Hungarian actor, scenographer, writer and director of the theater

György Kürthy (24 February 1882 – 27 December 1972) was a Hungarian actor, scenographer, writer and director of the theatre.

==Biography==
He maturated in Budapest, then moved to Munich where he learnt architecture. His first theatrical performance was in 1905 at Thália Theatre. He was a member of the National Theatre between 1906 and 1935. He worked as a chief director in Kolozsvár (today Cluj-Napoca, Romania) in the theatre year 1908-1909. Between 1916 and 1923 he taught at Academy of Drama and Film in Budapest. During the next year he played at National Theatre of Pécs. Then he moved back to the capital, and was a professor at the Hungarian University of Arts and Design from 1927 to 1930. In the following year he was the director of National Theatre of Szeged. He came back to the stage in 1953 when he played two years at Kisfaludy Károly Theatre and one year at József Attila Theatre.
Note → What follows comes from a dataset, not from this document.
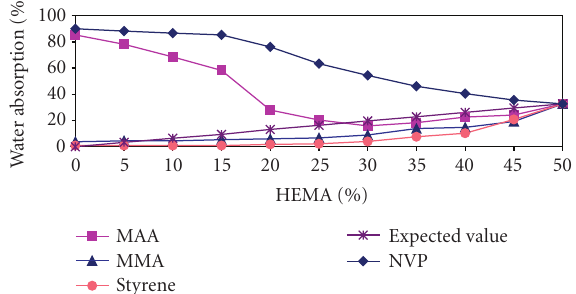
Figure 7: Water absorption of pHEMA with di ff erent copolymers.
His work was part of the painting event in the art competition at the 1932 Summer Olympics.

==Family==
He was the son of Emil Kürthy (1848–1920), a journalist. He was the second husband of Mariska Vízváry (1877–1954), actress, and the father of Péter Kürthy (1926–), actor. He died in Budapest.

==Selected filmography==
- White Nights (1916)
- Tales of the Typewriter (1916)
- The New Landlord (1935)
- The Mysterious Stranger (1937)
- The Village Rogue (1938)
- Man Sometimes Errs (1938)
- Barbara in America (1938)
- The Perfect Man (1939)
- The Minister's Friend (1939)
- Wild Rose (1939)
- Deadly Spring (1939)
- Princess of the Puszta (1939)
- Money Talks (1940)
- Yes or No? (1940)
- Gül Baba (1940)
- Dankó Pista (1940)
- The Last of the Vereczkeys (1940)
- One Night in Transylvania (1941)
- Flames (1941)
- Silent Monastery (1941)
- People of the Mountains (1942)
- Dr. Kovács István (1942)
- I Am Guilty (1942)
- Beautiful Star (1942)
- Bajtársak (1942)
- Majális (1943)
- The Night Serenade (1943)
- The Marsh Flower (1943)
- The Three Doves (1944)
- I'll Make You Happy (1944)
- Wedding March (1944)
- After the Storm (1945)

==Bibliography==
- Kulik, Karol. Alexander Korda: The Man Who Could Work Miracles. Virgin Books, 1990.